One would imagine that his life would be drastically and happily transformed, but apartment life, too, has been less than perfect. The four flights of stairs are tough on his bad leg. Unwelcome surprises surface.
One recent day, Mr. Foley turned the faucet in the tub of his little bathroom, and the fixture popped out of the wall, spraying water. He cursed and dug a screwdriver out of a toolbox in a little closet, to no avail. He did not know that the water was also spraying behind the wall, flowing into apartments and hallways below his.
Firefighters came knocking. Four firemen and a lieutenant crowded into the tiny bedroom, facing Mr. Foley.

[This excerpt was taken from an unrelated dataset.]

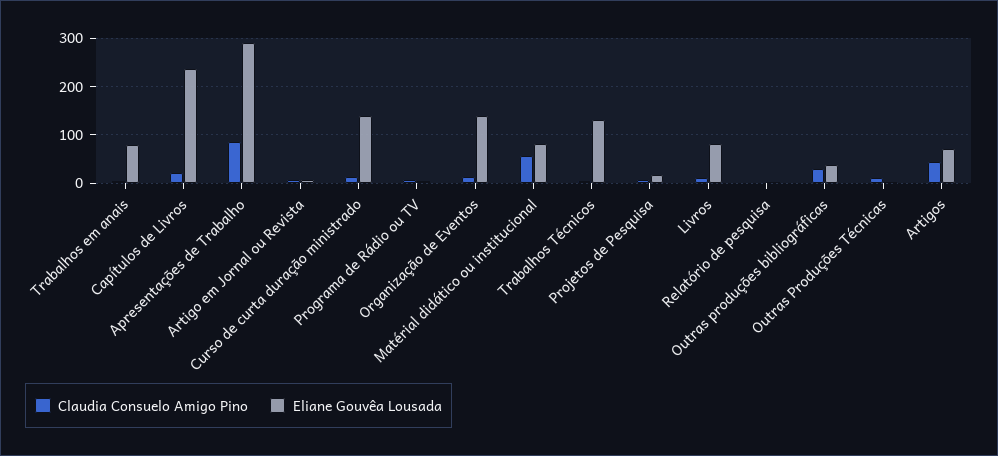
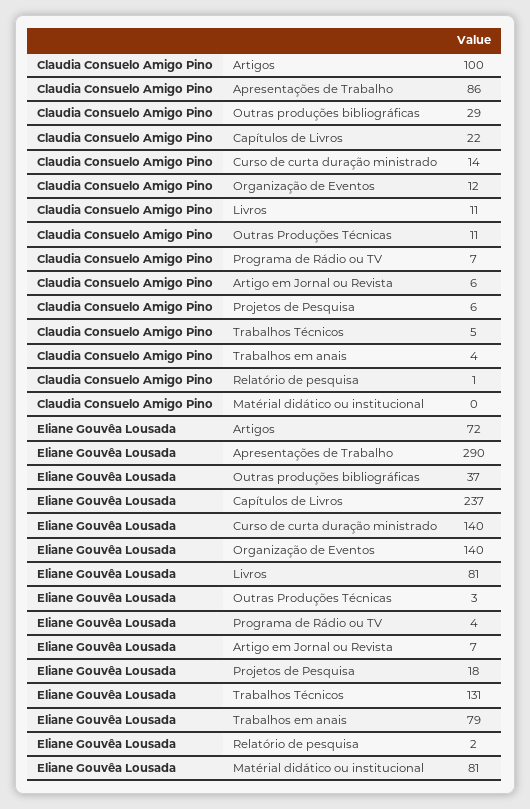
Claudia Consuelo Amigo Pino, Matérial didático ou institucional: 60 -> 0
Claudia Consuelo Amigo Pino, Artigos: 40 -> 100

“These old buildings,” the lieutenant said, and gave the order to shut off the water main for the entire property.
“I never had a water problem in my box,” Mr. Foley mused. “I come out of the box and don’t you know, I’m in water up to my knees.”
He said he sometimes misses the simplicity of the box, where he still keeps some belongings and visits most days. But passing by last week, he discovered that he had accidentally left the key, and someone had opened the box and rooted around inside.
“That makes it final,” Mr. Foley said, angry at himself. “The box is going.”
He said at least three other men want it. He made an offer: For $20, it’s yours. Just roll it away.